Wednesday, March 29, 2017

CONYERS Statement For Judiciary Markup Of H.R. 1667, The "Financial Institution Bankruptcy Act of 2017"

Dean of the U.S. House
of Representatives
John Conyers, Jr.
Mr. Chairman --  As you know, I am an original cosponsor of H.R. 1677, the “Financial Institution Bankruptcy Act of 2017.”  I agreed to cosponsor this legislation for several reasons.

To begin with, H.R. 1667 addresses a real need – recognized by regulatory agencies, bankruptcy experts, and the private sector – that the bankruptcy law must be amended so that it can expeditiously restore trust in the financial marketplace after the collapse of a systemically significant financial institution.

As many recall, the failure of Lehman Brothers and subsequent bankruptcy in 2008 caused a worldwide freeze on the availability of credit. This, in turn, triggered the near collapse of our Nation’s economy and clearly revealed that current bankruptcy law is ill-equipped to deal with complex financial institutions in economic distress.
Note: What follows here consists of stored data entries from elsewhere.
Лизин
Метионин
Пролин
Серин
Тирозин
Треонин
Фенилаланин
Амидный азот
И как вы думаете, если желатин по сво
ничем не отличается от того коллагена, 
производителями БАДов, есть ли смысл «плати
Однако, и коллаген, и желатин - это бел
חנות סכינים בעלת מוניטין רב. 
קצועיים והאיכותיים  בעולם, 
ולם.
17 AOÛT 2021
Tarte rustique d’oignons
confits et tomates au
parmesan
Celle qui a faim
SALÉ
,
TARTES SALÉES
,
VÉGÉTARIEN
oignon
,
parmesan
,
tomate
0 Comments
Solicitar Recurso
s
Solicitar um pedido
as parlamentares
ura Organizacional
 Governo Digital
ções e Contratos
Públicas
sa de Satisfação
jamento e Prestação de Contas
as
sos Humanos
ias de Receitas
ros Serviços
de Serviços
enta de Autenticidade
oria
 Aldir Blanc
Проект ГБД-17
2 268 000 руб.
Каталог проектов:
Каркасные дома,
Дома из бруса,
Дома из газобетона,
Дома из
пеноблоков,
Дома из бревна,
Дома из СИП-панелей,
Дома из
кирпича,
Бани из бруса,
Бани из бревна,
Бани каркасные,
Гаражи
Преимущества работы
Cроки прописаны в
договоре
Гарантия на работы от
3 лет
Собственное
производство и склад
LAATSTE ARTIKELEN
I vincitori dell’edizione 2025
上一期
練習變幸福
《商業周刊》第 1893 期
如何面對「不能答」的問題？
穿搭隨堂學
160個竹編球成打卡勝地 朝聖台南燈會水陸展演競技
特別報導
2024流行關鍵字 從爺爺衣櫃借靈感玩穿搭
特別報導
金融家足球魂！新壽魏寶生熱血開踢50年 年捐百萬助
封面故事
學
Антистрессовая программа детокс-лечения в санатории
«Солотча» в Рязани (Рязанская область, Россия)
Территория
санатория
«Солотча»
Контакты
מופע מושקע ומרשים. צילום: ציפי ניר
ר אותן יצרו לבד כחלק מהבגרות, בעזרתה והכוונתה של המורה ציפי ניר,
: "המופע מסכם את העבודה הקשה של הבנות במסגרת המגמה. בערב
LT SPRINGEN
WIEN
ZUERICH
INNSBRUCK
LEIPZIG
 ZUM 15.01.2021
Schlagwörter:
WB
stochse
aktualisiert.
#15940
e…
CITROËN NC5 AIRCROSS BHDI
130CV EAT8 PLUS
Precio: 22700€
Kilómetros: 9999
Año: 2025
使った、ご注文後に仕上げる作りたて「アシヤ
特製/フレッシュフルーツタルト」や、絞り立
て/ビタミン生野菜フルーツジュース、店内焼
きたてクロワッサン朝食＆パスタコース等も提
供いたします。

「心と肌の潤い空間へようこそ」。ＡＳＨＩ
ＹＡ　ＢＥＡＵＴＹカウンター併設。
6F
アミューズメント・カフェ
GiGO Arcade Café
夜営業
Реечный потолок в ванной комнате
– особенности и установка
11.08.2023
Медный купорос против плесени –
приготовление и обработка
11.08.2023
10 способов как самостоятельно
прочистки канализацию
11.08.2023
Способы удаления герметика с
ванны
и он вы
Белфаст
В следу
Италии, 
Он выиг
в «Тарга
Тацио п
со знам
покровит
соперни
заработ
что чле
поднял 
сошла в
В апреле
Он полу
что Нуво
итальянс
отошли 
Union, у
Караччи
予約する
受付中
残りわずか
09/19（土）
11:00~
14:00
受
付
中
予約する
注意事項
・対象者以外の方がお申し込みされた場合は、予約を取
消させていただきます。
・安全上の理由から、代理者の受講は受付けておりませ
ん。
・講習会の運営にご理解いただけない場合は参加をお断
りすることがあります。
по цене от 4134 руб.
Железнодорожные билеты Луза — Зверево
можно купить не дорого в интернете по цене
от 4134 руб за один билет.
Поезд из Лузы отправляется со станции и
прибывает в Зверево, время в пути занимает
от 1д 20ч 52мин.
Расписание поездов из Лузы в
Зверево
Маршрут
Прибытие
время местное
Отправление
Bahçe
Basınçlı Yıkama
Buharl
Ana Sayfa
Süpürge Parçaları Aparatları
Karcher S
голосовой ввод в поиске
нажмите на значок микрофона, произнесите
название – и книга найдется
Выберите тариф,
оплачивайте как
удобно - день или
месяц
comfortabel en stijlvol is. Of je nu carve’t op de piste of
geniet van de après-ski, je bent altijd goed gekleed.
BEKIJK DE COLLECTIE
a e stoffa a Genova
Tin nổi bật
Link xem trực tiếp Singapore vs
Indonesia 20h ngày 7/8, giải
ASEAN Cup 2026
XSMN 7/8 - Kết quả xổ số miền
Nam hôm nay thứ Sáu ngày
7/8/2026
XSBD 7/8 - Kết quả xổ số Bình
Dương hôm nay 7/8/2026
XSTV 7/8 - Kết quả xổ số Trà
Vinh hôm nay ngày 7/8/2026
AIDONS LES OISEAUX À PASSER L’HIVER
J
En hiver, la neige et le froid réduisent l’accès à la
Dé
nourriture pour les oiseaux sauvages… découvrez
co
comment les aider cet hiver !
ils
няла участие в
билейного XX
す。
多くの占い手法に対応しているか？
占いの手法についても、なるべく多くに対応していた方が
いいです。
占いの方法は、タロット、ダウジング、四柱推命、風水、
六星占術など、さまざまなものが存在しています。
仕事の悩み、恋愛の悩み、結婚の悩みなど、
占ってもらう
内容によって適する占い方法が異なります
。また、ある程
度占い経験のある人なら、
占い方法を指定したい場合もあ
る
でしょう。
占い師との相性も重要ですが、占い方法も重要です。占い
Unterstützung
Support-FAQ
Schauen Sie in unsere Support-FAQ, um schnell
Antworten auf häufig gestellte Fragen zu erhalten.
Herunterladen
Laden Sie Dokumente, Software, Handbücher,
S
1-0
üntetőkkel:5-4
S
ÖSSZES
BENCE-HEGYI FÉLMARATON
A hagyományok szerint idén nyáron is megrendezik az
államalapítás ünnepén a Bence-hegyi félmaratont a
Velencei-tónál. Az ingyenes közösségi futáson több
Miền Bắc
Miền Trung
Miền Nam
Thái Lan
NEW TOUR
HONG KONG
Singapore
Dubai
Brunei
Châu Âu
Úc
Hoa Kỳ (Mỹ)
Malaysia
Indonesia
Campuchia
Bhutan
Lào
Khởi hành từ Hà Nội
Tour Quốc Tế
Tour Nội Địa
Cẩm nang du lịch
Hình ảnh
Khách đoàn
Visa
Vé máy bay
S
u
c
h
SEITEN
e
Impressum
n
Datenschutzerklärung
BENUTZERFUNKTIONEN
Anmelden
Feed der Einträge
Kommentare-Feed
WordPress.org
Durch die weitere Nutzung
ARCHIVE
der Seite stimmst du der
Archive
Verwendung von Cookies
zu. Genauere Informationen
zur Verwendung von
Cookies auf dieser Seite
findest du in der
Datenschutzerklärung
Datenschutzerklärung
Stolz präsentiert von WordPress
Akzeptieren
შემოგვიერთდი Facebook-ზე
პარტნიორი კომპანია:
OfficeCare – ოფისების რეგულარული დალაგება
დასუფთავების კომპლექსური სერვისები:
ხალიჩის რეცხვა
H.R. 1667 would establish a specialized form of bankruptcy relief designed to facilitate the expeditious resolution of a large, systemically significant financial institution. 

Under the bill, the debtor’s operating subsidiaries would continue to function outside of bankruptcy, while the debtor’s principal assets, such as its secured property, financial contracts, and the stock of its subsidiaries, would be transferred to a temporary “bridge company.”

The bridge company, under the guidance of a trustee, would then liquidate these assets to pay the claims of the debtor’s creditors.  The bill would also temporarily prevent parties from exercising their rights in certain qualified financial contracts.  

Each critical step of this process would be done under the supervision of a bankruptcy judge and subject to appeal. 

Another reason why I support this bill is that it appropriately recognizes the important role the Dodd-Frank Act has in the regulation of large financial institutions.   

Without doubt, the Great Recession was a direct result of the regulatory equivalent of the Wild West.      

The Dodd-Frank Act goes a long way toward reinvigorating a regulatory system that makes the financial marketplace more accountable and, hopefully, more resilient.

In particular, Title II of the Dodd-Frank Act establishes a mandatory resolution process to wind down large financial institutions, which is a critical enforcement tool for bank regulators to ensure compliance with the Act’s heightened regulatory requirements.

H.R. 1667 is an excellent complement to Dodd-Frank Act’s resolution process and will help facilitate the rapid administration of a debtor’s assets in an orderly fashion that maximizes value and minimizes disruption to the financial marketplace. 

Finally, I am pleased to note that H.R. 1667 is the product of a very collaborative, inclusive, and deliberative process, which should be the norm, not the exception when it comes to drafting legislation. 

While an excellent measure, the bill unfortunately does not include any provision allowing the federal government to be a lender of last resort, which nearly every expert recognizes is a necessary element to ensure financial stability.

I recognize, however, that this is an issue not within the jurisdiction of the Judiciary Committee. 

Accordingly, I support H.R. 1667 and I yield back the balance of my time.